Foundation, which provides education to over 30,000 under-privileged children in

rural India through a far-reaching schools programme.

- 41 -

K.V. Kamath

Kundapur Vaman Kamath is the Non-Executive Chairman of the Board of Directors

of Infosys Limited and ICICI Bank.

He has a degree in mechanical engineering and did his management studies at the

Indian Institute of Management, Ahmedabad.
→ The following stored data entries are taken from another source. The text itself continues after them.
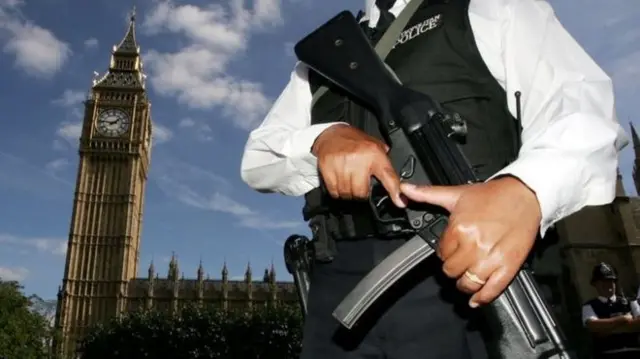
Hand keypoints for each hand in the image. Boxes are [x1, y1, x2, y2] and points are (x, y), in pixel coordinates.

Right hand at [312, 124, 404, 206]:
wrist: (331, 134)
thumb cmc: (354, 141)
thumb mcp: (374, 145)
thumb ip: (385, 163)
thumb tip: (397, 184)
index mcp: (374, 154)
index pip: (388, 176)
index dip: (394, 191)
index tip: (400, 202)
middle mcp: (358, 160)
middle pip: (361, 192)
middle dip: (361, 193)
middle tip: (359, 185)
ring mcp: (341, 165)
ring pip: (347, 193)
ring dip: (348, 193)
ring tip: (349, 183)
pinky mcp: (328, 169)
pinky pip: (334, 191)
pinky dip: (337, 191)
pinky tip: (339, 182)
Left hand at [400, 176, 541, 306]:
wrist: (525, 195)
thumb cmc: (493, 195)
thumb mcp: (456, 193)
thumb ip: (428, 194)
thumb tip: (405, 188)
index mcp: (459, 228)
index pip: (441, 253)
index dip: (444, 252)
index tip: (450, 250)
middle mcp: (474, 245)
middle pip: (452, 270)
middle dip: (452, 268)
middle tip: (458, 262)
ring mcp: (492, 258)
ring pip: (468, 283)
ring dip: (464, 284)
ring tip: (465, 279)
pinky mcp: (509, 266)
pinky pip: (492, 289)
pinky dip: (483, 297)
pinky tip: (477, 299)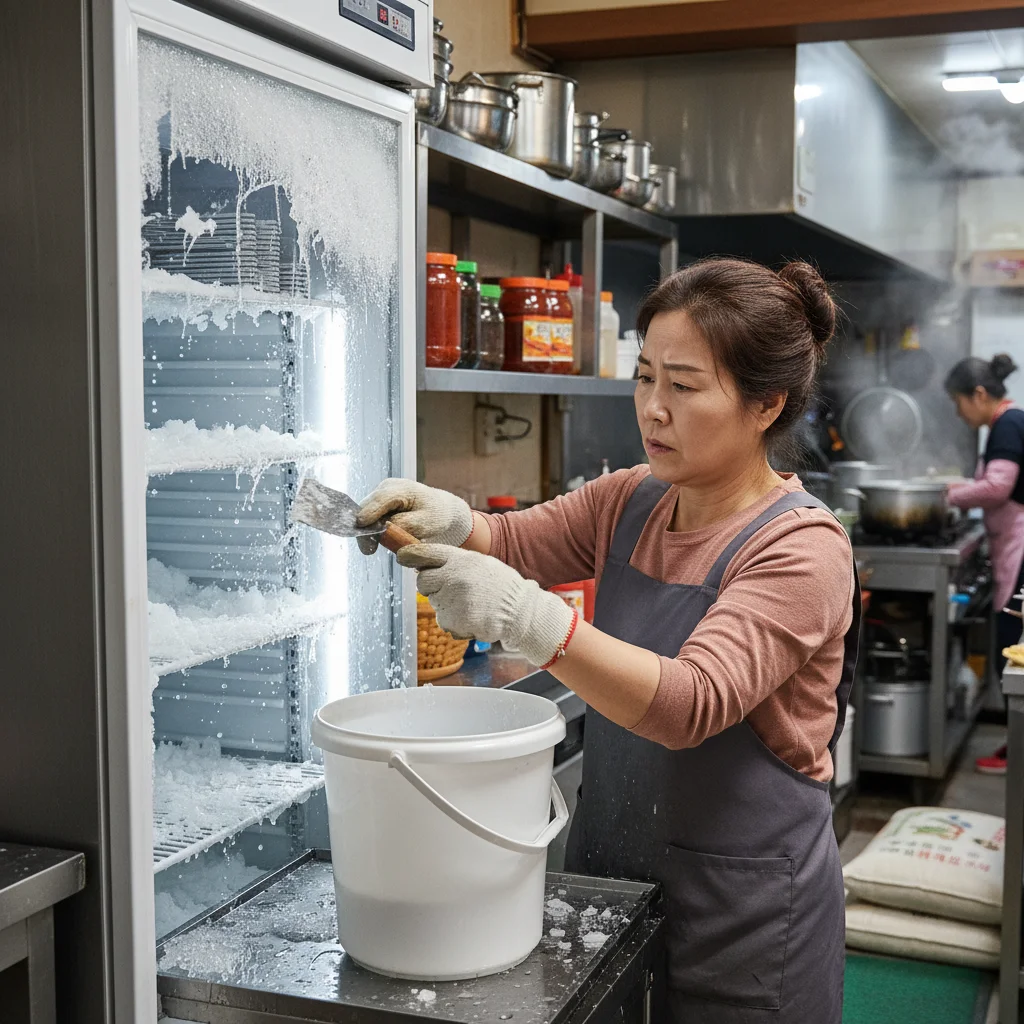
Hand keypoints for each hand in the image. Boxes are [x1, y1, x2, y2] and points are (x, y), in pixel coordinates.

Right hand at [354, 479, 472, 554]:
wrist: (439, 509)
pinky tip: (383, 538)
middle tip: (369, 550)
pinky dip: (375, 529)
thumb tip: (383, 529)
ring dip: (371, 531)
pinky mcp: (379, 503)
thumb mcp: (424, 523)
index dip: (368, 516)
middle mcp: (386, 487)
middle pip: (367, 508)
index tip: (363, 531)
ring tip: (378, 546)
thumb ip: (404, 525)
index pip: (378, 500)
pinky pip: (370, 518)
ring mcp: (381, 494)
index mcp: (400, 488)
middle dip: (367, 529)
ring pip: (366, 514)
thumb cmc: (435, 515)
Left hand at [397, 543, 576, 667]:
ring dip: (446, 605)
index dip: (410, 554)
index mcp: (460, 559)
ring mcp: (450, 599)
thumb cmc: (501, 586)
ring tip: (472, 603)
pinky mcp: (452, 620)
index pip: (425, 553)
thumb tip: (425, 565)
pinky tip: (473, 616)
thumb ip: (454, 562)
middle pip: (423, 581)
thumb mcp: (479, 563)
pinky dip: (455, 621)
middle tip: (452, 590)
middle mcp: (452, 576)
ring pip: (434, 602)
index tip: (402, 555)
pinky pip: (443, 620)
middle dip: (432, 586)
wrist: (519, 611)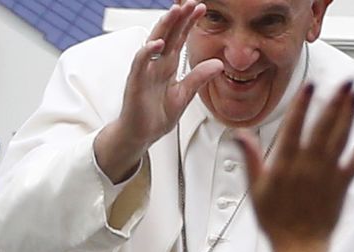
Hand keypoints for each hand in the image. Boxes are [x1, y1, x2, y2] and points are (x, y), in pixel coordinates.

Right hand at [94, 1, 222, 182]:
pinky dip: (146, 52)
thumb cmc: (156, 116)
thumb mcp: (184, 96)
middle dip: (179, 18)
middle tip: (190, 3)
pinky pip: (140, 64)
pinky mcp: (135, 83)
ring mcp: (144, 72)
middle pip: (168, 35)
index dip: (189, 23)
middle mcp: (155, 65)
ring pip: (153, 43)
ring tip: (174, 11)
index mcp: (167, 66)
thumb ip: (199, 78)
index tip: (201, 8)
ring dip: (163, 27)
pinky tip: (156, 43)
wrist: (140, 135)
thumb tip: (218, 64)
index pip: (179, 38)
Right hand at [238, 83, 353, 251]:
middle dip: (335, 100)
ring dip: (351, 113)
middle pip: (324, 126)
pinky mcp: (343, 184)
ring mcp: (328, 173)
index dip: (303, 104)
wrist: (298, 246)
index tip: (310, 85)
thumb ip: (251, 160)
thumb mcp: (255, 190)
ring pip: (342, 136)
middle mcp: (309, 165)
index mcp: (286, 164)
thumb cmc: (276, 222)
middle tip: (346, 80)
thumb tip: (240, 136)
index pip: (295, 126)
Kamath started his career in 1971 at ICICI, an Indian financial institution that

founded ICICI Bank and merged with it in 2002. In 1988, he moved to the Asian

Development Bank and spent several years in South-East Asia before returning to

ICICI as its Managing Director and CEO in 1996. Under his leadership, the ICICI

Group transformed itself into a diversified, technology-driven financial services

group that has leadership positions across banking, insurance and asset management

in India, and an international presence. He retired as the Managing Director and

CEO in April 2009, and took up his present position as the Non-Executive

Chairman.

Kamath joined the Board of Infosys in May 2009 and took over as Chairman of the

Board in August 2011.

Kamath was conferred with the Padma Bhushan, one of India’s highest civilian

honors, in 2008. He has received widespread recognition internationally and in

India, including being named “Businessman of the Year” by Forbes Asia and

“Business Leader of the Year” by The Economic Times, India in 2007 and CNBC’s

“Asian Business Leader of the Year” in 2001.

Kamath was the President of the Confederation of Indian Industry from 2008 to

2009. He is also an Independent Director on the Board of Directors of Schlumberger

Limited. He has been a co-chair of the World Economic Forum's Annual Meeting in

Davos and is a member of the Board of the Institute of International Finance.